((If this would be more appropriate posted to a different part of the comm, lemme know and I'll move it.))
Fingers too sore for any more fine work, Edna's been doggedly working on the small store front on Oak Street. It isn't large, clean, or terribly up to date as far as interior decor goes, but it will do. The carpet had to go, happily, there was a rather nice if horribly battered wooden floor beneath. She's spent most of the last few evenings cleaning and then painting. The two display windows have been covered with newsprint, but the store lights are on and it's evident someone is busy inside.
The walls are now a pleasant shade of stark white with a single wall to accent in pale gray. Best not to get involved in any particular color scheme, she doesn't want to have to repaint the place every season. White is uinversal, gray, more so. The walls and ceiling (good lord, what a pain that was) taken care of, she's moved on to refinishing the floor. The first thing to be done is sand the beast. A machine is too big for her to handle, she she's done most of it by hand. Suddenly the square footage seems doubled. It doesn't matter, but the monotony gives her time to think about how she'll set up the displays and mannequins, the placing of the sheet mirrors she's bought, light fixtures, and so forth. The aforementioned mirrors are lying propped up against the wall opposite where she kneels, scrubbing at the beaten floorboards with a scrap of sandpaper.
She catches a brief glimpse of herself in the mirror and stops, unable to look away.
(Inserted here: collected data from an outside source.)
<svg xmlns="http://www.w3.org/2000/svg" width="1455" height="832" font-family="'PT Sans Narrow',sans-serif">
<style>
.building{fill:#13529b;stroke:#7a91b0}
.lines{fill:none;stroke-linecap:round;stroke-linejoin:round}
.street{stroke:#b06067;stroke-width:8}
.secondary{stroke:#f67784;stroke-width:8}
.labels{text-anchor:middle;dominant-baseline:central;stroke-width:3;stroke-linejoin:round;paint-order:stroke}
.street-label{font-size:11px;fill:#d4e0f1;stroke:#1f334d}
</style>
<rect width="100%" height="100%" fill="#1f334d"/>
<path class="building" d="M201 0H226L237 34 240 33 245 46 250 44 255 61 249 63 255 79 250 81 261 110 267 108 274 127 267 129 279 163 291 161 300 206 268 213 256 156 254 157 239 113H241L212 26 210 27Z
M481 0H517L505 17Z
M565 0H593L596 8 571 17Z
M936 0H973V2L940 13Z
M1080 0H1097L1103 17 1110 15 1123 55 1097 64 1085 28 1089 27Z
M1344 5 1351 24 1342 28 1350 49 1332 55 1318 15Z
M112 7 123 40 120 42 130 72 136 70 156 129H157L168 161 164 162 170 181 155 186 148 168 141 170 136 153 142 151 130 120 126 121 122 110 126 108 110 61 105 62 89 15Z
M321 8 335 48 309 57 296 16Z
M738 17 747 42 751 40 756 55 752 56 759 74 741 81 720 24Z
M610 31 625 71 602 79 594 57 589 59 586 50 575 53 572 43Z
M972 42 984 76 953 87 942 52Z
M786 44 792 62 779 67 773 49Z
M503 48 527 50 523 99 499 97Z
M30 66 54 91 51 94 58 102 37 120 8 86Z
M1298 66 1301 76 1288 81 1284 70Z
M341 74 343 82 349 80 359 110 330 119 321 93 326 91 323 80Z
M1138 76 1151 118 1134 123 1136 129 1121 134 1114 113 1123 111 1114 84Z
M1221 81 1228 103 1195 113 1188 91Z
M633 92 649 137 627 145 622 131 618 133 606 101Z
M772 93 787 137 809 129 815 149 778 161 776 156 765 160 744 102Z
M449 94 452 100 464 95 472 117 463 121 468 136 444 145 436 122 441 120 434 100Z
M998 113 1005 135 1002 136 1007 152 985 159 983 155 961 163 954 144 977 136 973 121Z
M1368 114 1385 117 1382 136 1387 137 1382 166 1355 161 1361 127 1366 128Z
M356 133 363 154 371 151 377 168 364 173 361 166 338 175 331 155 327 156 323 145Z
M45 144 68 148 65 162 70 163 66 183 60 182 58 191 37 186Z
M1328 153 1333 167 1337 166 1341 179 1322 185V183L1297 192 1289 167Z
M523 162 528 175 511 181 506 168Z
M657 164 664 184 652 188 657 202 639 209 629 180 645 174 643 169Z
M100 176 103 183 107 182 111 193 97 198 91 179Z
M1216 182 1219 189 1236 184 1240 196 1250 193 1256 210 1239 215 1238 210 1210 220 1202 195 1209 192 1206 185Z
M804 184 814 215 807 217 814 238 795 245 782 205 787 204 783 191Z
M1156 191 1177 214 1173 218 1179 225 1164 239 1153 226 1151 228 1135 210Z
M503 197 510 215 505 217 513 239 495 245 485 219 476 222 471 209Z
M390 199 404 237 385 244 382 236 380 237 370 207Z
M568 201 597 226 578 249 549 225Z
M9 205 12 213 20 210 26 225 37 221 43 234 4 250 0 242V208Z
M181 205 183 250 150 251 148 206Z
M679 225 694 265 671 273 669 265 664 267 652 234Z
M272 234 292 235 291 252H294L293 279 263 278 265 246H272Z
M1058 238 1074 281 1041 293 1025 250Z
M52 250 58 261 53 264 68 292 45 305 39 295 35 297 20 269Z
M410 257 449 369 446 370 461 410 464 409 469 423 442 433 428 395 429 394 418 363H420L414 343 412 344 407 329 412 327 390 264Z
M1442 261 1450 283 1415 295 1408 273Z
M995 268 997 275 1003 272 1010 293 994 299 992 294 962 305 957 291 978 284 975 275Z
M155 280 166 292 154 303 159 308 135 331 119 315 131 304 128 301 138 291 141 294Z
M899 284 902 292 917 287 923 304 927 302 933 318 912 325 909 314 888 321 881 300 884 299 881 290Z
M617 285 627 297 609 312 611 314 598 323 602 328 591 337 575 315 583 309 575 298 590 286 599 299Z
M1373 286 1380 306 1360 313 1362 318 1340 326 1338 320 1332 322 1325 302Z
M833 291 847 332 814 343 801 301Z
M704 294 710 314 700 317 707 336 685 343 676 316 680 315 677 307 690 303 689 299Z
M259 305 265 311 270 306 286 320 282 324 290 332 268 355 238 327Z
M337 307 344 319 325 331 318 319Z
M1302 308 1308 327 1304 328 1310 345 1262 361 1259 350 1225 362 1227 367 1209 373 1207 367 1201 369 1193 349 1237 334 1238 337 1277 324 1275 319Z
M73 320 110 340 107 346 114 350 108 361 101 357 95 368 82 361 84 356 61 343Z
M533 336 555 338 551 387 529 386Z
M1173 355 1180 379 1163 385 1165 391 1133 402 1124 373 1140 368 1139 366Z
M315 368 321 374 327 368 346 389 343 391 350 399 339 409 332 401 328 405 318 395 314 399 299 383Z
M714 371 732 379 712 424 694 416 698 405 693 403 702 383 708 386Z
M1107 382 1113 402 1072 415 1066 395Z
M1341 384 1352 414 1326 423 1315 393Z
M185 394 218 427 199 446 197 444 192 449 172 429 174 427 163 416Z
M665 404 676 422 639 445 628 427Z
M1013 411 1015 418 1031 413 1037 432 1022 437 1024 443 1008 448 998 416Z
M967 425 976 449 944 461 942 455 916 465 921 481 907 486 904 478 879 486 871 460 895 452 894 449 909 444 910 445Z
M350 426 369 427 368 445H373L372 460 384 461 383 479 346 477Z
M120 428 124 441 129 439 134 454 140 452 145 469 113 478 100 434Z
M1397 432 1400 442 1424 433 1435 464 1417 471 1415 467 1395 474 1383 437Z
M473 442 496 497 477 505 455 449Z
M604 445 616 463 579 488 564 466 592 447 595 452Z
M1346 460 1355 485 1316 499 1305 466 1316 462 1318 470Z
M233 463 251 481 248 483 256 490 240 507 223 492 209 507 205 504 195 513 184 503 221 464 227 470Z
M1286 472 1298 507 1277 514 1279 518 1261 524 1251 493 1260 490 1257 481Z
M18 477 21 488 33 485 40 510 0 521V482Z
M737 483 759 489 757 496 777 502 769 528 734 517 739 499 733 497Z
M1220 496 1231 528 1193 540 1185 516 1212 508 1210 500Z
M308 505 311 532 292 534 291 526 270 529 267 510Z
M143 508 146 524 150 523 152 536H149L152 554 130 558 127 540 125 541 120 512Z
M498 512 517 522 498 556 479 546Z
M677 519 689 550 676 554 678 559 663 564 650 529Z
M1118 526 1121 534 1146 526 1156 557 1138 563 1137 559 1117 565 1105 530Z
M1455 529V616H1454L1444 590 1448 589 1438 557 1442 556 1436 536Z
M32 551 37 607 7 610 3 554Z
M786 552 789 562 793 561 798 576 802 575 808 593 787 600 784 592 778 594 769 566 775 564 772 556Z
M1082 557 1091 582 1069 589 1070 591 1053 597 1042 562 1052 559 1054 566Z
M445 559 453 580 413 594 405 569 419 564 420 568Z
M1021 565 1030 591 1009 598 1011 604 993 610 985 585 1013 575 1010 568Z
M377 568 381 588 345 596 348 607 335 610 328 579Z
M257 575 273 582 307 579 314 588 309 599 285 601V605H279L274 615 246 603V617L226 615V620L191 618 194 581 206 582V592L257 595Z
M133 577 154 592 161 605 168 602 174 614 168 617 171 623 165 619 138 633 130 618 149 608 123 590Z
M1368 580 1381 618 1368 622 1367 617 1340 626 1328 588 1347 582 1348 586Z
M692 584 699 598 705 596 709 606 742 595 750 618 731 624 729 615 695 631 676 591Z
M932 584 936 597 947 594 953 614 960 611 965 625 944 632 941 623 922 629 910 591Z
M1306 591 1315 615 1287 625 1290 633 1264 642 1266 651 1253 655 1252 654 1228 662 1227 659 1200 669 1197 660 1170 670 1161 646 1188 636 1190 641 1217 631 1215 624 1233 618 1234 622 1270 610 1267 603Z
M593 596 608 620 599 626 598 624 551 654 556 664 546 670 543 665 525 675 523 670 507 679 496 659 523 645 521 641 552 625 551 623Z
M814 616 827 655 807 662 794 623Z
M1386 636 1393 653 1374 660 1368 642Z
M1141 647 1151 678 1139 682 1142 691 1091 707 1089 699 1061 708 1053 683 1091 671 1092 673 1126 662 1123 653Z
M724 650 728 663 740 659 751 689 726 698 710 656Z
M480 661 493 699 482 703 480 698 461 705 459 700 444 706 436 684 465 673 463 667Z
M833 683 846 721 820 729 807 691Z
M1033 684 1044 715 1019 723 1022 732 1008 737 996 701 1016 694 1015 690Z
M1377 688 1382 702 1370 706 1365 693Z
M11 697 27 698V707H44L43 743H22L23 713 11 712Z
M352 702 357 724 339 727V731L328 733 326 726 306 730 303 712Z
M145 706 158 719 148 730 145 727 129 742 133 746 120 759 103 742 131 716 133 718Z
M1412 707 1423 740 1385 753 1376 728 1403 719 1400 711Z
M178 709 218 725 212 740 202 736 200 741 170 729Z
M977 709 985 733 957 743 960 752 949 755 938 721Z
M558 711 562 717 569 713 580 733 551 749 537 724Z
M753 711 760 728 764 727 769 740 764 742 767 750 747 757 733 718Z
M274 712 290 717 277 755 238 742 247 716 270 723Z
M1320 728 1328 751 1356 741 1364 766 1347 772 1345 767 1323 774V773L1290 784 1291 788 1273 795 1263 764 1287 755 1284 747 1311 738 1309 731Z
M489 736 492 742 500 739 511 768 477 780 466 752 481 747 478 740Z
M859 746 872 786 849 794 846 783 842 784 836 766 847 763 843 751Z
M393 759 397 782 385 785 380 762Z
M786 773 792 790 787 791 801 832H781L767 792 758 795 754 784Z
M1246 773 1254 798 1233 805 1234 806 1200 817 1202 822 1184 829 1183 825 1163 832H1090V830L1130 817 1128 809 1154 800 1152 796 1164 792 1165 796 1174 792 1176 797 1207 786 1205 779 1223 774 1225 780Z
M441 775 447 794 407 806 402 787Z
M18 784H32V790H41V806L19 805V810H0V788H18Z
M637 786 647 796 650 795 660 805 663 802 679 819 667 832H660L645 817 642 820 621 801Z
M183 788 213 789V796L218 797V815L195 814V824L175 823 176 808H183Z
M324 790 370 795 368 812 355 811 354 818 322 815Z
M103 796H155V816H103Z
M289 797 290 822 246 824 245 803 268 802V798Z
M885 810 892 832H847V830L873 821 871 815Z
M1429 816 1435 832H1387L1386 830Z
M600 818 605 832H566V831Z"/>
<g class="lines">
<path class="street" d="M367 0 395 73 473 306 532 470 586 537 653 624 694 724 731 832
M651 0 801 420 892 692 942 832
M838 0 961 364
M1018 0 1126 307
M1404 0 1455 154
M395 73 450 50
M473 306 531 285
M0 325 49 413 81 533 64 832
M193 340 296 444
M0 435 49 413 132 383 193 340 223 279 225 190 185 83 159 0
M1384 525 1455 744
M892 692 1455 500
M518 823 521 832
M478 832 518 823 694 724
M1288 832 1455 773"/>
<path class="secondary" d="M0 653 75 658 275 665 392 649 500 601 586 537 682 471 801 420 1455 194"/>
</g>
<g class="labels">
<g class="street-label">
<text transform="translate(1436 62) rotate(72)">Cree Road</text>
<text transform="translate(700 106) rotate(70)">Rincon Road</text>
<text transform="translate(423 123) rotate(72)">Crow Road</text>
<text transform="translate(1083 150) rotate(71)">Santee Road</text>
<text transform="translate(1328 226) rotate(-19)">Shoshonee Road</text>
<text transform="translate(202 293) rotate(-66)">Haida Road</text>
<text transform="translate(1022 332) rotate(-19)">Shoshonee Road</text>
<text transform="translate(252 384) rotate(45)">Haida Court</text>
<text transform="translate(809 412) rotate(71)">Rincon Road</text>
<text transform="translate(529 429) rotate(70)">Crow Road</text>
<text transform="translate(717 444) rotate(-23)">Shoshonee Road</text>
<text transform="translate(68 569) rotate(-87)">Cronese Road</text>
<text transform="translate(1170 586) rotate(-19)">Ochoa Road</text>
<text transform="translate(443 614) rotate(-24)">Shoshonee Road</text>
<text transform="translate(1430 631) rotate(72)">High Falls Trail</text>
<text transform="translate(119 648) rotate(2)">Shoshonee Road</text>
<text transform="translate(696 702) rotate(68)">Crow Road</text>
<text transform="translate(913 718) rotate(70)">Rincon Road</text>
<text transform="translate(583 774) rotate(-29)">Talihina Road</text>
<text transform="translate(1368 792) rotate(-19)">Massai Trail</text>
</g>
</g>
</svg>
Despite being a fashion designer for most of her life, for the last three decades Edna had never taken much interest in her own appearance outside of basic formalities. As long as she looked clean and presentable, there was no need to waste time on anything else. At one time she had worried about how she looked and what she was wearing, and to have that same childish face looking back at her through the cellophane wrapping of the mirror is surreal.
Hadn't she done this once before? Wasn't this part of her life over? Didn't she leave it behind as completely as she'd left her old dimension? And then it hits her; the sudden cold and empty feeling, as if something's been abruptly pulled loose, unplugged. The friends, the people she'd loved...her bond with them has been cut, severed by the tear in reality. It isn't like the healed-over love for her long deceased parents, or the vague, stretched feeling of...no. No she wasn't going to think about this. She isn't, dammit!
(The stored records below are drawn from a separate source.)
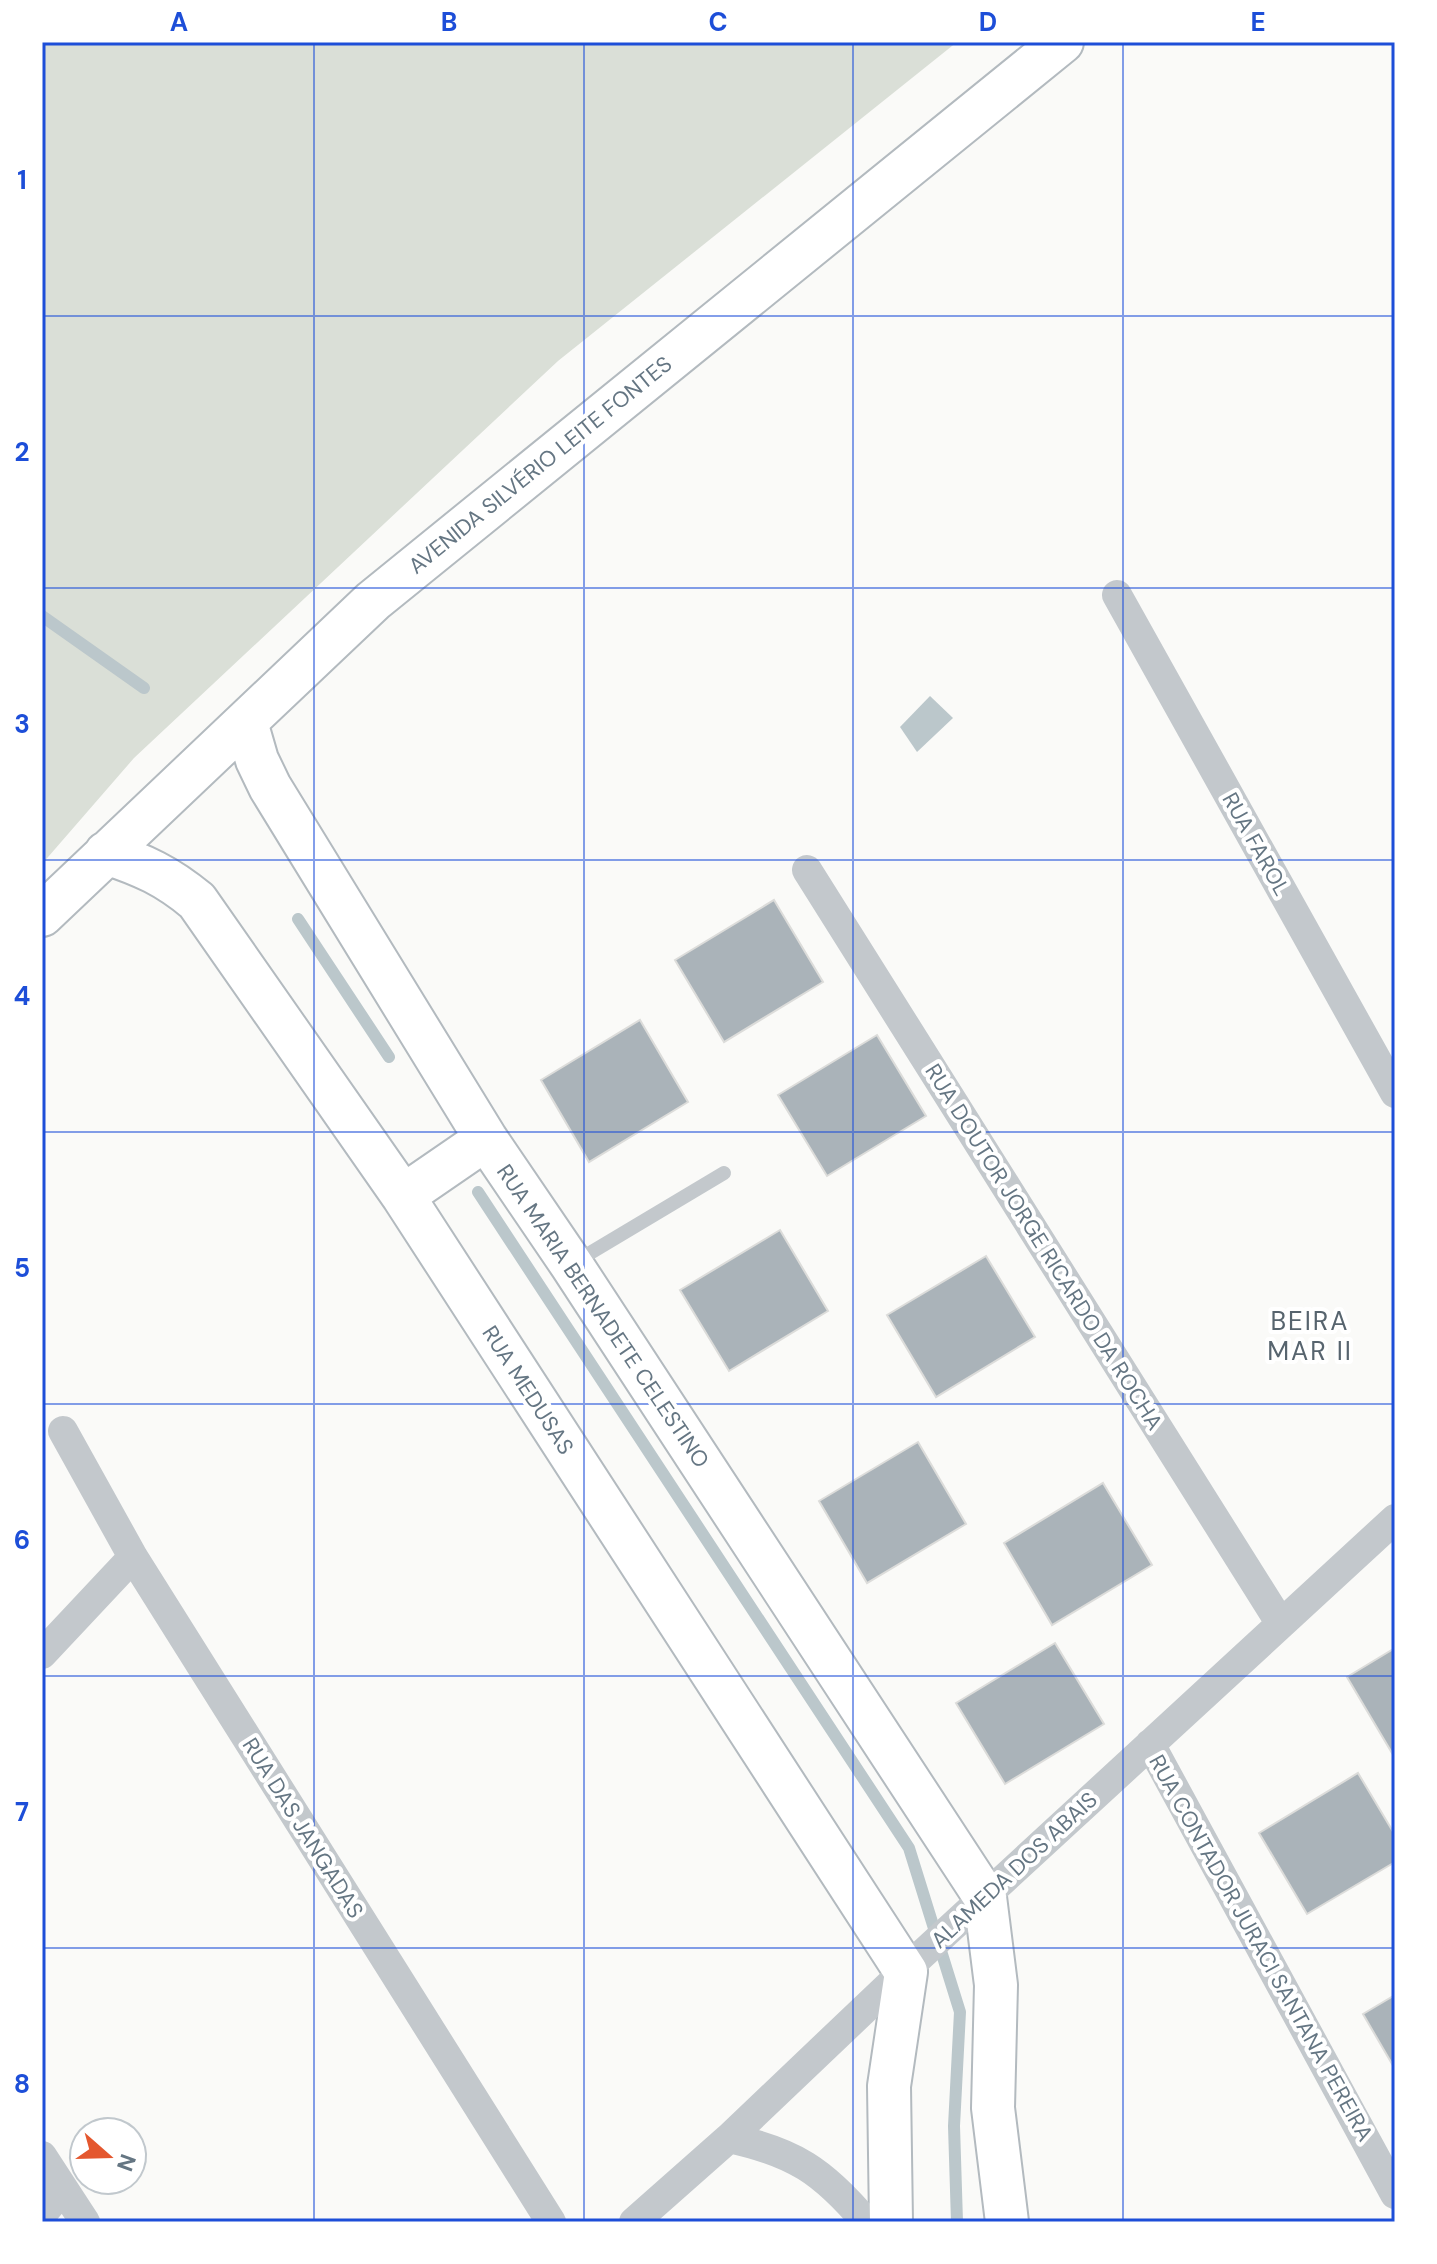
<svg xmlns="http://www.w3.org/2000/svg" width="1437" height="2264" font-family="'DM Sans',sans-serif">
  <style>
    .green { fill: #dadfd7 }
    .water { fill: #bbc7cb }
    .lines { fill: none; stroke-linecap: round; stroke-linejoin: round }
    .stream { stroke: #bbc7cb; stroke-width: 12 }
    .building { fill: #aab3b9; stroke: #dcdcda; stroke-width: 2 }
    .secondary-casing { stroke: #b3babf; stroke-width: 46 }
    .lane { stroke: #c3c8cc; stroke-width: 14 }
    .street { stroke: #c3c8cc; stroke-width: 30 }
    .secondary { stroke: #fff; stroke-width: 42 }
    .grid { fill: none; stroke: #1d4ed8; stroke-width: 2; stroke-opacity: 0.55 }
    .labels { text-anchor: middle; dominant-baseline: central; stroke-width: 8; stroke-linejoin: round; paint-order: stroke }
    .street-label { font-size: 22px; fill: #657683; stroke: #fff }
    .quarter-label { font-size: 26px; letter-spacing: 2px; fill: #57646e; stroke: #fff }
    .neatline { fill: none; stroke: #1d4ed8; stroke-width: 3 }
    .grid-label { font-size: 26px; text-anchor: middle; font-weight: bold; fill: #1d4ed8 }
  </style>
  <rect width="100%" height="100%" fill="#fafaf8"/>
  <path class="green" d="M42 42H957L558 361 134 758 42 864Z"/>
  <path class="water" d="M930 696 953 718 917 752 900 727Z"/>
  <g class="lines">
    <path class="stream" d="M42 616 144 688
      M298 919 389 1057
      M478 1192 909 1848 960 2012 954 2126 957 2222"/>
  </g>
  <path class="building" d="M774 900 823 982 724 1042 675 960Z
    M640 1020 688 1102 589 1162 541 1080Z
    M877 1035 926 1116 827 1176 778 1095Z
    M780 1230 828 1311 729 1371 680 1290Z
    M986 1256 1035 1337 936 1397 887 1315Z
    M918 1442 966 1524 867 1583 819 1501Z
    M1103 1483 1152 1565 1052 1625 1004 1543Z
    M1055 1643 1104 1724 1005 1784 956 1703Z
    M1395 1648V1758L1347 1677Z
    M1358 1773 1395 1835V1862L1307 1914 1259 1833Z
    M1395 1995V2069L1363 2014Z"/>
  <g class="lines">
    <defs>
      <path id="secondary" d="M246 722 257 760 270 787 486 1139 571 1264 985 1897 996 1985 993 2108 1007 2222
        M106 853C143 865 167 876 197 901L403 1196 906 1972 889 2086 891 2222
        M42 915 373 601 1062 42
        M403 1196 486 1139"/>
    </defs>
    <use href="#secondary" class="secondary-casing"/>
    <path class="lane" d="M575 1262 724 1173"/>
    <path class="street" d="M1117 595 1395 1093
      M807 870 1281 1624
      M63 1431 133 1557 551 2222
      M42 1654 133 1557
      M1150 1744 1395 2194
      M729 2138C794 2152 823 2171 866 2222
      M42 2156 85 2222
      M42 2214 63 2189
      M634 2222 729 2138 916 1960 1395 1519"/>
    <use href="#secondary" class="secondary"/>
  </g>
  <path class="grid" d="M314 42V2222M584 42V2222M853 42V2222M1123 42V2222M42 316H1395M42 588H1395M42 860H1395M42 1132H1395M42 1404H1395M42 1676H1395M42 1948H1395"/>
  <g class="labels">
    <g class="street-label">
      <text transform="translate(540 465) rotate(-39)">AVENIDA SILVÉRIO LEITE FONTES</text>
      <text transform="translate(1256 844) rotate(61)">RUA FAROL</text>
      <text transform="translate(1044 1247) rotate(58)">RUA DOUTOR JORGE RICARDO DA ROCHA</text>
      <text transform="translate(603 1316) rotate(56)">RUA MARIA BERNADETE CELESTINO</text>
      <text transform="translate(528 1390) rotate(57)">RUA MEDUSAS</text>
      <text transform="translate(303 1828) rotate(58)">RUA DAS JANGADAS</text>
      <text transform="translate(1014 1870) rotate(-43)">ALAMEDA DOS ABAIS</text>
      <text transform="translate(1261 1948) rotate(61)">RUA CONTADOR JURACI SANTANA PEREIRA</text>
    </g>
    <g class="quarter-label">
      <text x="1310" y="1321">BEIRA<tspan x="1310" dy="30">MAR II</tspan></text>
    </g>
  </g>
  <rect width="1437" height="2264" fill="none" stroke="#ffffff" stroke-width="88"/>
  <g transform="translate(108 2156) rotate(110)"><circle r="38" fill="#ffffff" stroke="#c1c8cd" stroke-width="2"/>
  <path d="M0-6L14 30L0 20L-14 30Z" fill="#e4572e"/>
  <text y="-12" font-size="22" font-weight="bold" text-anchor="middle" fill="#657683">N</text>
  </g>
  <rect x="44" y="44" width="1349" height="2176" class="neatline"/>
  <g class="grid-label">
    <text x="179" y="31">A</text>
    <text x="449" y="31">B</text>
    <text x="718" y="31">C</text>
    <text x="988" y="31">D</text>
    <text x="1258" y="31">E</text>
    <text x="22" y="189">1</text>
    <text x="22" y="461">2</text>
    <text x="22" y="733">3</text>
    <text x="22" y="1005">4</text>
    <text x="22" y="1277">5</text>
    <text x="22" y="1549">6</text>
    <text x="22" y="1821">7</text>
    <text x="22" y="2093">8</text>
  </g>
</svg>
Except her eyes are already prickling uncomfortably, the pins-and-needles feeling beginning behind her nose. She is not going to cry, dammit. There is nothing to cry about. Furiously she attacks the floor, chastising herself for such foolishness. Crying helps nothing, solves nothing. It wastes water and energy and...and... But it hurts. It hurts. She's lived all her life as a single woman but she'd had friends, co-workers, clients, acquaintances. She was never alone like this.
The night slowly warms to dawn and the streetlamps flicker and fade. The lights behind the papered shop windows, however, remain on.